The news on the port working with Napier City Council and maybe the community is very pleasing because the port has reviewed its consent to dump sand offshore where it cannot benefit Westshore Beach.
Most residents support development at the port but very few supported the port spending many millions on a consent to dredge good clean sand from the shipping channel and dump it as waste 5km offshore over 370 hectares of seabed.
The exciting part was the opportunity for residents and the fishermen to appeal the consent which was bad timing for the port and the HBRC as the owner wanting to sell shares.
The reference to the coastal strategy set up to address sea level rise due to climate change over the next 100 years has nothing to do with Westshore erosion due to starvation of sand.
Westshore has suffered erosion for 30 odd years since the shipping channel has been regularly deepened for larger ships.
NZ's expert coastal scientist Dr Hume representing HBRC at the consent hearing gave
evidence, "the sand trapped in the port shipping channel would otherwise replenish Westshore Beach".
This is not 'rocket science' and nobody suggested allowing the channel to fill up and
overflow.
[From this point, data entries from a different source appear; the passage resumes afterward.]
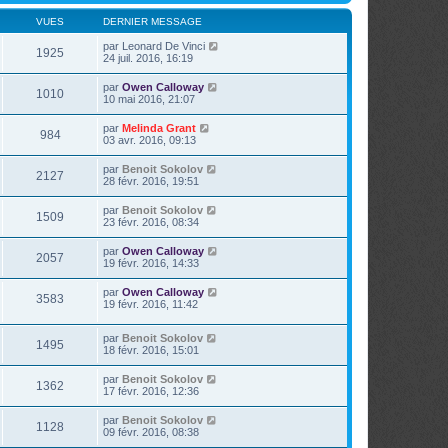
VUES
DERNIER MESSAGE
par
Leonard De Vinci
1925
24 juil. 2016, 16:19
par
Owen Calloway
1010
10 mai 2016, 21:07
par
Melinda Grant
984
03 avr. 2016, 09:13
par
Benoit Sokolov
2127
28 févr. 2016, 19:51
par
Benoit Sokolov
1509
23 févr. 2016, 08:34
par
Owen Calloway
2057
19 févr. 2016, 14:33
par
Owen Calloway
3583
19 févr. 2016, 11:42
par
Benoit Sokolov
1495
18 févr. 2016, 15:01
par
Benoit Sokolov
1362
17 févr. 2016, 12:36
par
Benoit Sokolov
1128
09 févr. 2016, 08:38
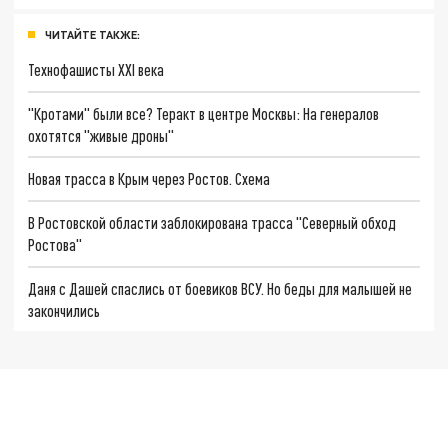
ЧИТАЙТЕ ТАКЖЕ:
Технофашисты XXI века
"Кротами" были все? Теракт в центре Москвы: На генералов
охотятся "живые дроны"
Новая трасса в Крым через Ростов. Схема
В Ростовской области заблокирована трасса "Северный обход
Ростова"
Даня с Дашей спаслись от боевиков ВСУ. Но беды для малышей не
закончились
The excitement for Napier ratepayers is not about a favour from the port but more about having the city council insist on an obligation to put the sand to good use.
This should have been sorted out 30 odd years ago.
I appreciate the new port CEO, Todd Dawson, taking a genuine interest in Westshore erosion because his company holds the key to returning a sandy beach and coastal property protection in the lee of their development.
Both councils and the coastal strategy have given the port CEO the simple task of replicating natural ongoing coastal processes by dredging sand and dumping
it in strategic places.
If councils don't insist on another stack of expensive reports, the end result will be replenishment for all beaches between Hardinge Rd and Tangoio.
I appreciate NCC CEO, Wayne Jack, acknowledging Westshore is an important part of the Napier community but we agree to disagree on the significant cause for erosion on Napier's northern beaches.
We have a serious near shore sediment deficit and a Beach Nourishment Scheme which has failed to hold the beach and coastline as intended from 1987 but finally recognised by HBRC in 2017.
I believe along with a growing number of experts, if all sand trapped in the shipping channel was returned to the seabed off Westshore it would restore natural coastal processes and sediment movement before the 1980s.
This would restore Napier's once popular sandy beach, reinstate protection for all coastal property and city assets and the beach will return to grow in height and breadth to recover as a spit and therefore become resilient to predicted sea level rise and inundation due to climate change.
I appreciate the agreement between the council and the port but I fear we will run out of time.
Westshore erosion has to have some priority, a durable solution must be agreed on and the huge waste of ratepayer funds has to stop.
Since my commitment to seek a better solution back in 2009, all I have heard is "the port will never agree". I fully supported an appeal to the hearing decision but after some excellent 'good faith' discussion and finding no excuse for a battle between the port and the city council, I agreed the three CEOs would be able to work together.
The region should be watching very closely.